Extract provided:
Creating a curation intelligence - Post 1 - What have I done so far? and Steem Veggies
Hello everyone! I have just recently started the Spring semester at college. I apologize for not posting in the fall when school got busy, but I have still been working towards my goal of learning about programming with Steem in Python, and decided I have done enough to make a post!
What I have done so far? and Steem Veggies
I began a course on programming artificial intelligence (and data science) in Python over the break, and am a little over half-way through. I still have to actually develop the model (once I learn about all of the different options, and experiment with which ones work the best), but what I have so far is most of the work I think. At this point, what I have developed is a way to download the data in a clean way, and store it in a database. The course went over a lot about how to clean data, and how to visualize data. What I've realized is you can't really just feed an AI data, but rather you have to intuitively understand the data (which visualizations help you do), and pick the best model based on the data you have.
Anyway, I have realized that I need to make some tools for working with the data I have, and that these tools could eventually be useful to other people. So I am prematurely calling the tools Steem Veggies (pun intended). My hope is it will eventually break into three different vegetables:
Steem Asparagus - For working with individual account data such as author rewards, curation rewards, change in reputation, etc
Steem Broccoli - For working with blockchain data (I don't think this tool will be extremely important towards curation, but it could be)
Steem Carrot - For working with curation data pertaining to individual articles. This is what I currently have developed (for my use at least). The visualizations that I am using further down in this article was made using that tool.
If you would have an interest in using these tools, please let me know, and I may actually try to develop them for public use, but for now they are just for my own use in building and improving an AI.
Setup
First of all, I began this project months ago by setting up a virtual machine for linux on my laptop, and downloading the Steem Python library there. That was a week long task just figuring out how to get Steem to work in python, and I wound up having to do a lot of error searches, and installing new packages to make the installation of Steem work. Unfortunately the Steem Python library is not well-maintained. However, that virtual machine on my little laptop was not feasible, and I found myself spending more time waiting for it to load, than I actually spent working. So over the break, I had to come up with another solution, and I used WSL on my PC at home (now at school) to download pycharm, and learned how to run GUI apps on WSL. I then had to go through the entire process of setting up for Steem again, but once I did, it turned out to be a fantastic solution. Unfortunately I have to use python 3.8 because there was a huge problem in 3.9 working with Steem. I cannot emphasize enough that that library is not well-maintained.

Problems and tasks:
1. Summarize the post about Steem Veggies in two sentences.
2. According to the post about Steem Veggies, which Python version does the writer have to use with Steem?
3. List every tool the post about Steem Veggies says the project may eventually include, along with the kind of data each one handles.
The data that comes next is separate from the post above.

Data lines:
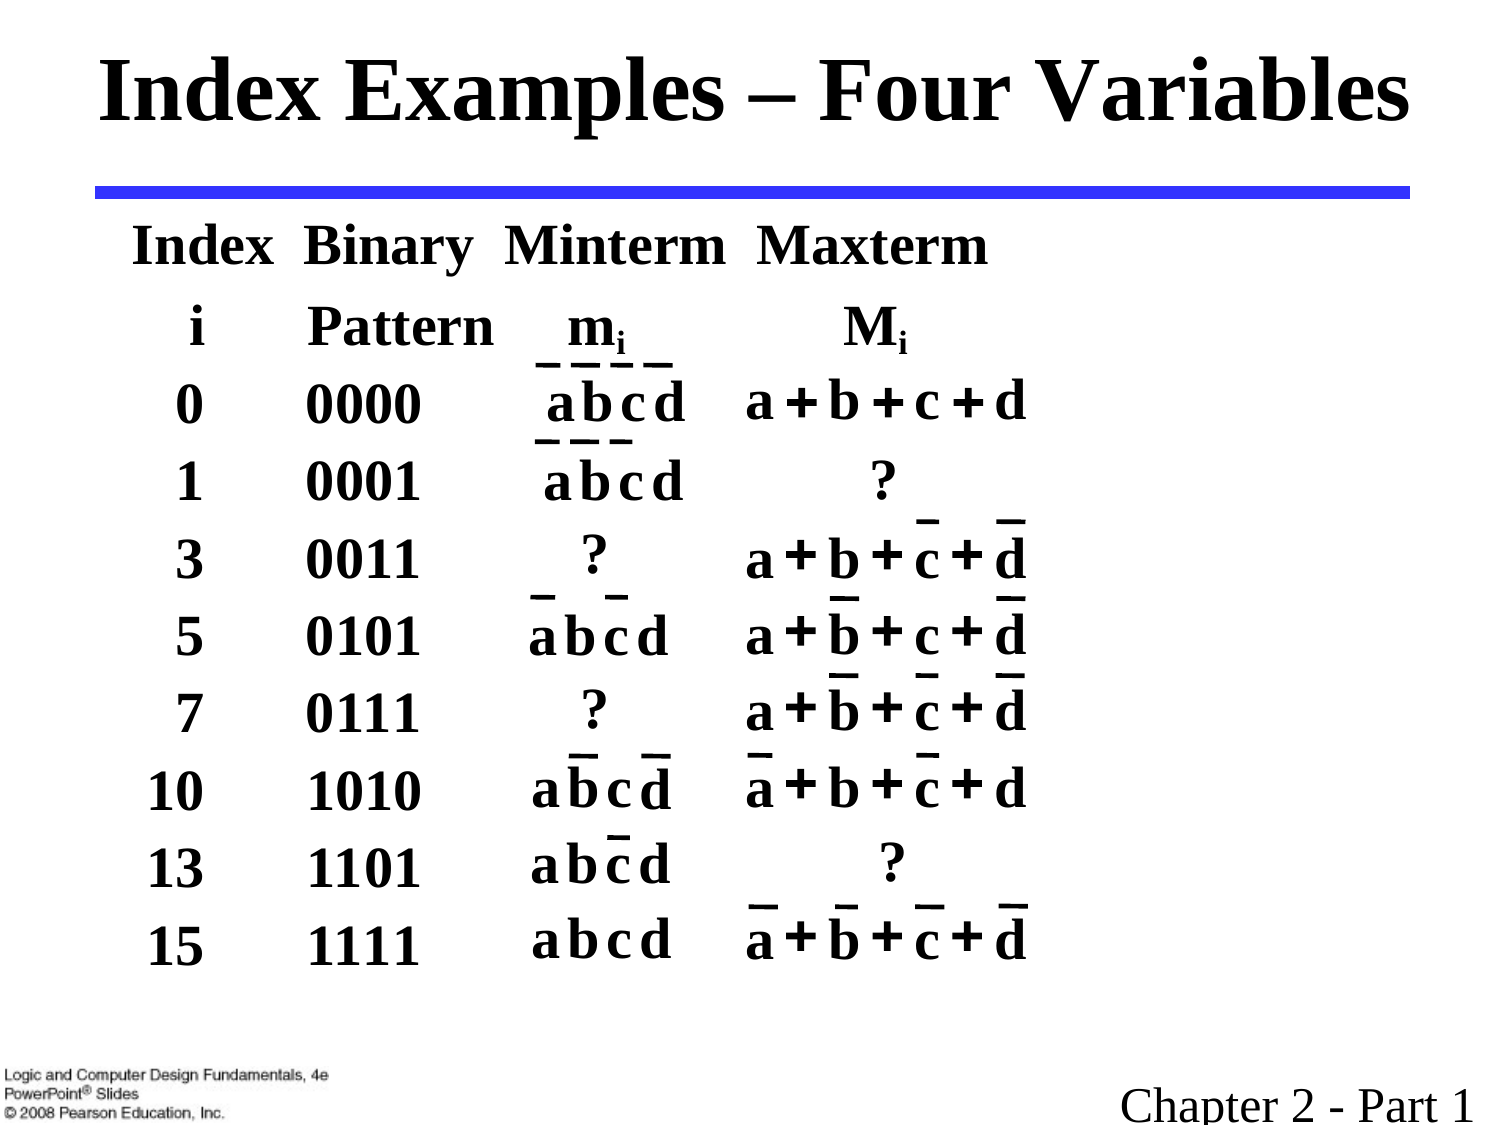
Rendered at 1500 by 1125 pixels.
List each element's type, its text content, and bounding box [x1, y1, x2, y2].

Solutions to each task:
1. While partway through a Python course on artificial intelligence and data science, the writer has built a way to download Steem data cleanly and store it in a database, though the model itself is not yet developed. The writer also plans data tools called Steem Veggies and describes moving the setup from a slow Linux virtual machine to WSL, noting that the Steem Python library is not well-maintained.

2. Python 3.8.

3.
- Steem Asparagus: individual account data, such as author rewards, curation rewards and change in reputation
- Steem Broccoli: blockchain data
- Steem Carrot: curation data for individual articles